ACTIVITY
Nothing in the data may be altered; copy it all exactly.
-- DATA RECORDS follows --
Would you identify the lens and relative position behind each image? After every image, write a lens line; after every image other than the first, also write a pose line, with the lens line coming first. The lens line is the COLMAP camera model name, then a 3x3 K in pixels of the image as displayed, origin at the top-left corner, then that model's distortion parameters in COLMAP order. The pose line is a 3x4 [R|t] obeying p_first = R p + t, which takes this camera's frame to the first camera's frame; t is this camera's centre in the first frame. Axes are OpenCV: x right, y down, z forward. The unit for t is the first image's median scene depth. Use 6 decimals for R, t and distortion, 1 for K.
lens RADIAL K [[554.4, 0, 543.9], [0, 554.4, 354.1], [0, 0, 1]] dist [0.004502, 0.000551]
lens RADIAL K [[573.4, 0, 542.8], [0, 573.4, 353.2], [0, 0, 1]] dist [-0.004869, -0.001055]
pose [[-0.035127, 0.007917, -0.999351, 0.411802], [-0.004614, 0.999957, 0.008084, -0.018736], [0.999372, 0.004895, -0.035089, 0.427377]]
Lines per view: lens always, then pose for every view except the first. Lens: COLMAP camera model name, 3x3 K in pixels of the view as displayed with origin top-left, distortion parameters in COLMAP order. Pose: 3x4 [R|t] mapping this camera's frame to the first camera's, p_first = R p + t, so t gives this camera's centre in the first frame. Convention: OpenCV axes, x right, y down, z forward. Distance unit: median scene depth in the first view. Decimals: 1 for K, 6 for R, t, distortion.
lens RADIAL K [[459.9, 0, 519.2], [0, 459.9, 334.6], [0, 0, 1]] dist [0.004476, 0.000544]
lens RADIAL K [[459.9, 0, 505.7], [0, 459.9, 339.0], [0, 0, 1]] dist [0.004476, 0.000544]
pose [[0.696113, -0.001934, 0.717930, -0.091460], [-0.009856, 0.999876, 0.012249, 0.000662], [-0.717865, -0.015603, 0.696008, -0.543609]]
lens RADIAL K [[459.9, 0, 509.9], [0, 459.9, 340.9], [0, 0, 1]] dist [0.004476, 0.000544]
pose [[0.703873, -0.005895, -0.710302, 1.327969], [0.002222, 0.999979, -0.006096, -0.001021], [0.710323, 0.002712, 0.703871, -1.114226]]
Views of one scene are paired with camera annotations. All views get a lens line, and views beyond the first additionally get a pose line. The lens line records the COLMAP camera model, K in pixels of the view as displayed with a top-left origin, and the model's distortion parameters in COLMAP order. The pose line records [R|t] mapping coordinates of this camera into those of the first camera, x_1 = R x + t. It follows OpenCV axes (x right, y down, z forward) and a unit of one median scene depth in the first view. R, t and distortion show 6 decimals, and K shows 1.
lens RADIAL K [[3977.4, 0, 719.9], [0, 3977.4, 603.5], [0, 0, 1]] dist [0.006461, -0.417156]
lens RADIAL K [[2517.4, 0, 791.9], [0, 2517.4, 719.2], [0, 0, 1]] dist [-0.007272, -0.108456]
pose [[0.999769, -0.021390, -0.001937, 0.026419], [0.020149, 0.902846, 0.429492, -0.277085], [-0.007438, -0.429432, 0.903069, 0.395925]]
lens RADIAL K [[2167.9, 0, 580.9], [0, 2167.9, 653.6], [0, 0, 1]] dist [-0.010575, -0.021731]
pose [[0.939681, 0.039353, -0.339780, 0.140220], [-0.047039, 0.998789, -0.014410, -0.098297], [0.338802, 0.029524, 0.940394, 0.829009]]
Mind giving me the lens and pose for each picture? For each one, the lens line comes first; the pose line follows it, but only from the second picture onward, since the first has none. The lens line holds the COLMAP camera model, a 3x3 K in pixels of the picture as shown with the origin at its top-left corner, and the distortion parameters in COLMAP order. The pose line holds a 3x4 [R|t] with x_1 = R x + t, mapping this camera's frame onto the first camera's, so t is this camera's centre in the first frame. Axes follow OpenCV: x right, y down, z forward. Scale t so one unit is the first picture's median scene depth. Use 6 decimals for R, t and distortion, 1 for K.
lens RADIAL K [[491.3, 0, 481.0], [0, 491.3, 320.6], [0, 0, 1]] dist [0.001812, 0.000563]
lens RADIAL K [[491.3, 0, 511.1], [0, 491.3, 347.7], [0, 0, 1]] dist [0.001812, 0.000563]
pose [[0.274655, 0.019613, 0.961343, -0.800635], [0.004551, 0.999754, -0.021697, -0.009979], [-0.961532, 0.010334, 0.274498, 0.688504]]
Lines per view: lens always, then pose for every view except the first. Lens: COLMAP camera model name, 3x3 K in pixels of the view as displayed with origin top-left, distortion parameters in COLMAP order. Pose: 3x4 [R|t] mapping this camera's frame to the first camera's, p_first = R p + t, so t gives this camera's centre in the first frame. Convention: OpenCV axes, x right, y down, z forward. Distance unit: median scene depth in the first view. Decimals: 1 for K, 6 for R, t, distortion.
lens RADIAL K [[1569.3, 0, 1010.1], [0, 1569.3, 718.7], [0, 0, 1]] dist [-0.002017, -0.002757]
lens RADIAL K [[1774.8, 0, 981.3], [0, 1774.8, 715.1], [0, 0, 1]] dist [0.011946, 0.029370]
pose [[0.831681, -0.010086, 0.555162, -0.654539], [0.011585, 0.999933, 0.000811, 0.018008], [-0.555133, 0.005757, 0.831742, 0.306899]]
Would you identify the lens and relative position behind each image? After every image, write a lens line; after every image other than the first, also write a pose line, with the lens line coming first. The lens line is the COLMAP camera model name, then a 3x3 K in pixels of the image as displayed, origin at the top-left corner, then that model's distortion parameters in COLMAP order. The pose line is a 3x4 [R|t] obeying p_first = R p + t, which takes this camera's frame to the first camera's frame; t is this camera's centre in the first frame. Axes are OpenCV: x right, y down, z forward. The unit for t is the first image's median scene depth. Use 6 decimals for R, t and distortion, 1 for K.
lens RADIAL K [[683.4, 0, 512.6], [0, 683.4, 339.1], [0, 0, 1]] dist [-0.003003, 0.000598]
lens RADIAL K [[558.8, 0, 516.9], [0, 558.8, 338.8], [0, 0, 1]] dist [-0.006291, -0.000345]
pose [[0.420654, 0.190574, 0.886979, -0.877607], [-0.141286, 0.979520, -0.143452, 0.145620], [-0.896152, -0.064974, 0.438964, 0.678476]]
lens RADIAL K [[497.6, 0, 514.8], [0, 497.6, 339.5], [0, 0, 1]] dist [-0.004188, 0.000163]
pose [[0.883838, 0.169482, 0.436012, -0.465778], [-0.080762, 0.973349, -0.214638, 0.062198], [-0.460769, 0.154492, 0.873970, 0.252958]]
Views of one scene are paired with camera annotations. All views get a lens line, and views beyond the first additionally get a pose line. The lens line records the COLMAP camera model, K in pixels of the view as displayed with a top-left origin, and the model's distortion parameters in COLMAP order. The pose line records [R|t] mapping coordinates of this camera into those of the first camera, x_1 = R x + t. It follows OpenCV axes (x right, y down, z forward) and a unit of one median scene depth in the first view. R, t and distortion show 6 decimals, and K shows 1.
-- DATA RECORDS concluded --
TASK RESULT
Would you identify the lens and relative position behind each image? After every image, write a lens line; after every image other than the first, also write a pose line, with the lens line coming first. The lens line is the COLMAP camera model name, then a 3x3 K in pixels of the image as displayed, origin at the top-left corner, then that model's distortion parameters in COLMAP order. The pose line is a 3x4 [R|t] obeying p_first = R p + t, which takes this camera's frame to the first camera's frame; t is this camera's centre in the first frame. Axes are OpenCV: x right, y down, z forward. The unit for t is the first image's median scene depth. Use 6 decimals for R, t and distortion, 1 for K.
lens RADIAL K [[554.4, 0, 543.9], [0, 554.4, 354.1], [0, 0, 1]] dist [0.004502, 0.000551]
lens RADIAL K [[573.4, 0, 542.8], [0, 573.4, 353.2], [0, 0, 1]] dist [-0.004869, -0.001055]
pose [[-0.035127, 0.007917, -0.999351, 0.411802], [-0.004614, 0.999957, 0.008084, -0.018736], [0.999372, 0.004895, -0.035089, 0.427377]]
Lines per view: lens always, then pose for every view except the first. Lens: COLMAP camera model name, 3x3 K in pixels of the view as displayed with origin top-left, distortion parameters in COLMAP order. Pose: 3x4 [R|t] mapping this camera's frame to the first camera's, p_first = R p + t, so t gives this camera's centre in the first frame. Convention: OpenCV axes, x right, y down, z forward. Distance unit: median scene depth in the first view. Decimals: 1 for K, 6 for R, t, distortion.
lens RADIAL K [[459.9, 0, 519.2], [0, 459.9, 334.6], [0, 0, 1]] dist [0.004476, 0.000544]
lens RADIAL K [[459.9, 0, 505.7], [0, 459.9, 339.0], [0, 0, 1]] dist [0.004476, 0.000544]
pose [[0.696113, -0.001934, 0.717930, -0.091460], [-0.009856, 0.999876, 0.012249, 0.000662], [-0.717865, -0.015603, 0.696008, -0.543609]]
lens RADIAL K [[459.9, 0, 509.9], [0, 459.9, 340.9], [0, 0, 1]] dist [0.004476, 0.000544]
pose [[0.703873, -0.005895, -0.710302, 1.327969], [0.002222, 0.999979, -0.006096, -0.001021], [0.710323, 0.002712, 0.703871, -1.114226]]
Views of one scene are paired with camera annotations. All views get a lens line, and views beyond the first additionally get a pose line. The lens line records the COLMAP camera model, K in pixels of the view as displayed with a top-left origin, and the model's distortion parameters in COLMAP order. The pose line records [R|t] mapping coordinates of this camera into those of the first camera, x_1 = R x + t. It follows OpenCV axes (x right, y down, z forward) and a unit of one median scene depth in the first view. R, t and distortion show 6 decimals, and K shows 1.
lens RADIAL K [[3977.4, 0, 719.9], [0, 3977.4, 603.5], [0, 0, 1]] dist [0.006461, -0.417156]
lens RADIAL K [[2517.4, 0, 791.9], [0, 2517.4, 719.2], [0, 0, 1]] dist [-0.007272, -0.108456]
pose [[0.999769, -0.021390, -0.001937, 0.026419], [0.020149, 0.902846, 0.429492, -0.277085], [-0.007438, -0.429432, 0.903069, 0.395925]]
lens RADIAL K [[2167.9, 0, 580.9], [0, 2167.9, 653.6], [0, 0, 1]] dist [-0.010575, -0.021731]
pose [[0.939681, 0.039353, -0.339780, 0.140220], [-0.047039, 0.998789, -0.014410, -0.098297], [0.338802, 0.029524, 0.940394, 0.829009]]
Mind giving me the lens and pose for each picture? For each one, the lens line comes first; the pose line follows it, but only from the second picture onward, since the first has none. The lens line holds the COLMAP camera model, a 3x3 K in pixels of the picture as shown with the origin at its top-left corner, and the distortion parameters in COLMAP order. The pose line holds a 3x4 [R|t] with x_1 = R x + t, mapping this camera's frame onto the first camera's, so t is this camera's centre in the first frame. Axes follow OpenCV: x right, y down, z forward. Scale t so one unit is the first picture's median scene depth. Use 6 decimals for R, t and distortion, 1 for K.
lens RADIAL K [[491.3, 0, 481.0], [0, 491.3, 320.6], [0, 0, 1]] dist [0.001812, 0.000563]
lens RADIAL K [[491.3, 0, 511.1], [0, 491.3, 347.7], [0, 0, 1]] dist [0.001812, 0.000563]
pose [[0.274655, 0.019613, 0.961343, -0.800635], [0.004551, 0.999754, -0.021697, -0.009979], [-0.961532, 0.010334, 0.274498, 0.688504]]
Lines per view: lens always, then pose for every view except the first. Lens: COLMAP camera model name, 3x3 K in pixels of the view as displayed with origin top-left, distortion parameters in COLMAP order. Pose: 3x4 [R|t] mapping this camera's frame to the first camera's, p_first = R p + t, so t gives this camera's centre in the first frame. Convention: OpenCV axes, x right, y down, z forward. Distance unit: median scene depth in the first view. Decimals: 1 for K, 6 for R, t, distortion.
lens RADIAL K [[1569.3, 0, 1010.1], [0, 1569.3, 718.7], [0, 0, 1]] dist [-0.002017, -0.002757]
lens RADIAL K [[1774.8, 0, 981.3], [0, 1774.8, 715.1], [0, 0, 1]] dist [0.011946, 0.029370]
pose [[0.831681, -0.010086, 0.555162, -0.654539], [0.011585, 0.999933, 0.000811, 0.018008], [-0.555133, 0.005757, 0.831742, 0.306899]]
Would you identify the lens and relative position behind each image? After every image, write a lens line; after every image other than the first, also write a pose line, with the lens line coming first. The lens line is the COLMAP camera model name, then a 3x3 K in pixels of the image as displayed, origin at the top-left corner, then that model's distortion parameters in COLMAP order. The pose line is a 3x4 [R|t] obeying p_first = R p + t, which takes this camera's frame to the first camera's frame; t is this camera's centre in the first frame. Axes are OpenCV: x right, y down, z forward. The unit for t is the first image's median scene depth. Use 6 decimals for R, t and distortion, 1 for K.
lens RADIAL K [[683.4, 0, 512.6], [0, 683.4, 339.1], [0, 0, 1]] dist [-0.003003, 0.000598]
lens RADIAL K [[558.8, 0, 516.9], [0, 558.8, 338.8], [0, 0, 1]] dist [-0.006291, -0.000345]
pose [[0.420654, 0.190574, 0.886979, -0.877607], [-0.141286, 0.979520, -0.143452, 0.145620], [-0.896152, -0.064974, 0.438964, 0.678476]]
lens RADIAL K [[497.6, 0, 514.8], [0, 497.6, 339.5], [0, 0, 1]] dist [-0.004188, 0.000163]
pose [[0.883838, 0.169482, 0.436012, -0.465778], [-0.080762, 0.973349, -0.214638, 0.062198], [-0.460769, 0.154492, 0.873970, 0.252958]]
Views of one scene are paired with camera annotations. All views get a lens line, and views beyond the first additionally get a pose line. The lens line records the COLMAP camera model, K in pixels of the view as displayed with a top-left origin, and the model's distortion parameters in COLMAP order. The pose line records [R|t] mapping coordinates of this camera into those of the first camera, x_1 = R x + t. It follows OpenCV axes (x right, y down, z forward) and a unit of one median scene depth in the first view. R, t and distortion show 6 decimals, and K shows 1.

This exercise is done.